A 195.0-N sign is suspended from a horizontal strut of negligible weight. The force exerted on the strut by the wall is horizontal. Draw an FBD to show the forces acting on the strut. (Do this on paper. Your instructor may ask you to turn in this work.)The angle is 30 degree
Find the tension T in the diagonal cable supporting the strut.
N
I tried 195sin(30)= 97.5 N, but its wrong. Please someone help me out.
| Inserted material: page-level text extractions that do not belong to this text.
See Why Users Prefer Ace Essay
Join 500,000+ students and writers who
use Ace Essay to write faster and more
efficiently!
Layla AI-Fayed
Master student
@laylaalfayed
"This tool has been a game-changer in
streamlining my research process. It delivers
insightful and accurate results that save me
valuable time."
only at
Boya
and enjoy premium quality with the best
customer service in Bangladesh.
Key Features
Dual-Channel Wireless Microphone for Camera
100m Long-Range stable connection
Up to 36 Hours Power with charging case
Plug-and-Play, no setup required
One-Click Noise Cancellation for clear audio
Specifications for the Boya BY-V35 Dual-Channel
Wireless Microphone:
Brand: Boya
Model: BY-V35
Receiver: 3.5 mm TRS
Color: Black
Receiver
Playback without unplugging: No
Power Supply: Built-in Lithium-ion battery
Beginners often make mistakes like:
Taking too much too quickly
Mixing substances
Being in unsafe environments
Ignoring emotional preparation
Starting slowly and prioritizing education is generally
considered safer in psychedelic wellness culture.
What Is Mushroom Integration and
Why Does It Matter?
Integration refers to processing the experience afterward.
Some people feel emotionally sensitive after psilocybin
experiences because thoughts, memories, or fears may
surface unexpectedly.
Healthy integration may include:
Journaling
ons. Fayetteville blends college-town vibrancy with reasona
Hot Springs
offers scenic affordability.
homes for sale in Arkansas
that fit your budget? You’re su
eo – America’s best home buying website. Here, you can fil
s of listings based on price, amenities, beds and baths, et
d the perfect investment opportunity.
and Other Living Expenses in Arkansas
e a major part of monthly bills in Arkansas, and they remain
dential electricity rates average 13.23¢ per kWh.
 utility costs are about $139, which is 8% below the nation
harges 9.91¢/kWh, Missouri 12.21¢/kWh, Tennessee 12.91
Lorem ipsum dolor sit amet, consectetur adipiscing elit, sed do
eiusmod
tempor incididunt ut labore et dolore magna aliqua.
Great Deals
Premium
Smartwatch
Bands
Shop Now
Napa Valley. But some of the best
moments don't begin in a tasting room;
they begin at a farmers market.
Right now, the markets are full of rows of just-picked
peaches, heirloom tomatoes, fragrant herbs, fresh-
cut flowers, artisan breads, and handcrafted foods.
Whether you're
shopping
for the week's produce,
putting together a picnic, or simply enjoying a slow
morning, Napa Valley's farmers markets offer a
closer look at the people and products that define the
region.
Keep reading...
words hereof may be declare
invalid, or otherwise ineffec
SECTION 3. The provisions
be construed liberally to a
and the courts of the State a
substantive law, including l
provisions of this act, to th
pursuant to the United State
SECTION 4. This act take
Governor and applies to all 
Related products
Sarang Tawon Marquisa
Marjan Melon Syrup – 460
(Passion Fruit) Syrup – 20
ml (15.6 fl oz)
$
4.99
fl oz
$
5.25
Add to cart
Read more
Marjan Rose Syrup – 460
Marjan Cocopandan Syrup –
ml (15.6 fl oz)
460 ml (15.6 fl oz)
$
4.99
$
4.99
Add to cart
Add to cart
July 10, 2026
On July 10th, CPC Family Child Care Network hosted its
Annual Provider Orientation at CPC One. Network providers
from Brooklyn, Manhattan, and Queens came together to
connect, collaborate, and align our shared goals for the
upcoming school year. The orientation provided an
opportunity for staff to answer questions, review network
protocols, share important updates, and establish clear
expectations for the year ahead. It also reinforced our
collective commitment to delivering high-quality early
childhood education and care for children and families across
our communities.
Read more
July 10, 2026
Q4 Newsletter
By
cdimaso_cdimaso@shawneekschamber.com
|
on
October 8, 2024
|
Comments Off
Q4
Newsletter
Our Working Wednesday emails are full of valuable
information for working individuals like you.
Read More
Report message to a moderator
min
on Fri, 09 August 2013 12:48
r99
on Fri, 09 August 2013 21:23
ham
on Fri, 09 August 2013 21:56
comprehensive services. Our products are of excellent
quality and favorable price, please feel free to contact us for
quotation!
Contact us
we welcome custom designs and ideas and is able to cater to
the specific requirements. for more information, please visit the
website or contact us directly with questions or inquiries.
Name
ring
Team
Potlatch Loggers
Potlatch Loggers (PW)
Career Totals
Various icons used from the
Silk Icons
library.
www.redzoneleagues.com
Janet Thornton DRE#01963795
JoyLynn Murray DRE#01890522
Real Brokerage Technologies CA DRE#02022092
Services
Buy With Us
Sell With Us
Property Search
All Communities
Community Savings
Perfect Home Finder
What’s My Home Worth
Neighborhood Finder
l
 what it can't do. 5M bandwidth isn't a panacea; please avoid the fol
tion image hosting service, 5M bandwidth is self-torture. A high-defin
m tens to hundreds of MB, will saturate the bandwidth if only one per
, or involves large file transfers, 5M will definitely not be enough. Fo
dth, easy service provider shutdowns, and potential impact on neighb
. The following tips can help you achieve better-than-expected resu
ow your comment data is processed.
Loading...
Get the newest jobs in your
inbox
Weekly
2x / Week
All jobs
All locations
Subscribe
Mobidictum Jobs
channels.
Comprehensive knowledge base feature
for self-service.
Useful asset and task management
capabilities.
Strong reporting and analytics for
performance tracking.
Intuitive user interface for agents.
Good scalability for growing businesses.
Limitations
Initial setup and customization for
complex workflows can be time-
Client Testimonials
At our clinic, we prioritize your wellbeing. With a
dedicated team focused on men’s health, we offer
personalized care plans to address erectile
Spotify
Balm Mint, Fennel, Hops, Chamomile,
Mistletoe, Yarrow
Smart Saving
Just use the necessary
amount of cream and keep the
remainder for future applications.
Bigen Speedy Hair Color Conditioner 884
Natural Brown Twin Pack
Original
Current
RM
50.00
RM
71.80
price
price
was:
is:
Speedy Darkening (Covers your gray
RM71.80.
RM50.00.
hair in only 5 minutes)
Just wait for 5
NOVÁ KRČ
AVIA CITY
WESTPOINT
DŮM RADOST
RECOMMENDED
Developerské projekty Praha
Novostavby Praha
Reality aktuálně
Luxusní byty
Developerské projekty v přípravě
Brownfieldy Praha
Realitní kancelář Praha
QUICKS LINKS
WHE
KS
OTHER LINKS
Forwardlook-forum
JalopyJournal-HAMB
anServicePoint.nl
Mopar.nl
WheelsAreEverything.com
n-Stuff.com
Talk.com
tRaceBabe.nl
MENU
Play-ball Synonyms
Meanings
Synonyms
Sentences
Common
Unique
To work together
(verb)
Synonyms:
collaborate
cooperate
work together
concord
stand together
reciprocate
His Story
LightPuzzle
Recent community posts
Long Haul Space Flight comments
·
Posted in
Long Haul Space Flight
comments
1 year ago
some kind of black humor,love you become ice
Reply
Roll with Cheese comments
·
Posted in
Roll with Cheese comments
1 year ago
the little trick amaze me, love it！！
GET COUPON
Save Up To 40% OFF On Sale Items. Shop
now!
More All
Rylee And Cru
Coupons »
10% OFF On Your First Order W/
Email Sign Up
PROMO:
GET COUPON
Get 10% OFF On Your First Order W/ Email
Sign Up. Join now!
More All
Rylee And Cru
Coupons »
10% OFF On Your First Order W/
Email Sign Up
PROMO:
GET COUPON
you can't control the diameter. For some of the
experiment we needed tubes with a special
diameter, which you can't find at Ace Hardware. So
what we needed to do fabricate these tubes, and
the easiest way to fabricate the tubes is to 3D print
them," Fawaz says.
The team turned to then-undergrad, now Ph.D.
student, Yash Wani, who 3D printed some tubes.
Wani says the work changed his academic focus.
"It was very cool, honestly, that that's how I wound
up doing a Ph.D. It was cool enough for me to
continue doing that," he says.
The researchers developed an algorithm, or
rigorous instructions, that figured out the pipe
Thank you. Sorry for re-posting.
tension*sin30=195N
ΣFx: -Tsin30° + 200N = 0
The force (Tsin30) is acting in the opposite direction to the 200N. This has to be true in order for them to add to zero. If the forces are acting in opposite directions then they must have equal magnitudes for it to stay in place.
T = 400 N
To find the tension T in the diagonal cable supporting the strut, we can start by drawing a free body diagram (FBD) to visualize the forces acting on the strut.
Here's how you can draw the FBD on paper:
1. Draw a horizontal line to represent the strut.
2. At one end of the line, draw a vertical line to represent the weight of the sign (195.0 N) acting downward.
3. At the other end of the horizontal line, draw a diagonal line at a 30-degree angle upward to represent the tension in the diagonal cable (T). Remember to label the angle as 30 degrees.
4. Finally, draw a horizontal line towards the left to represent the force exerted by the wall on the strut.
Now, to find the tension T, we will use the concept of equilibrium. In equilibrium, the sum of the forces in both the horizontal and vertical directions is zero.
In the horizontal direction, there is only one force, which is the force exerted by the wall. Let's call this force F_wall.
In the vertical direction, there are two forces: the weight of the sign acting downward and the tension in the diagonal cable acting upward. Let's call the weight of the sign F_weight.
Using trigonometry, we can break down the weight of the sign into its vertical and horizontal components. The vertical component of the weight is given by F_weight_vertical = F_weight * sin(theta), where theta is the angle of 30 degrees.
Now, since the strut is in equilibrium, we have:
Sum of horizontal forces = 0
F_wall = 0
Sum of vertical forces = 0
F_weight_vertical + T = 0
F_weight * sin(theta) + T = 0
Since we know the weight of the sign is 195.0 N, we can substitute this value into the equation:
195.0 * sin(30) + T = 0
Now, let's solve for T:
T = -195.0 * sin(30)
Calculating this expression, we get:
T = -97.5 N
Note that the negative sign indicates that the tension in the diagonal cable is acting in the opposite direction to the weight of the sign. However, in most cases, tension is represented as a positive value. Therefore, we can take the magnitude of T by removing the negative sign, giving us:
T = 97.5 N
So, the tension in the diagonal cable supporting the strut is 97.5 N.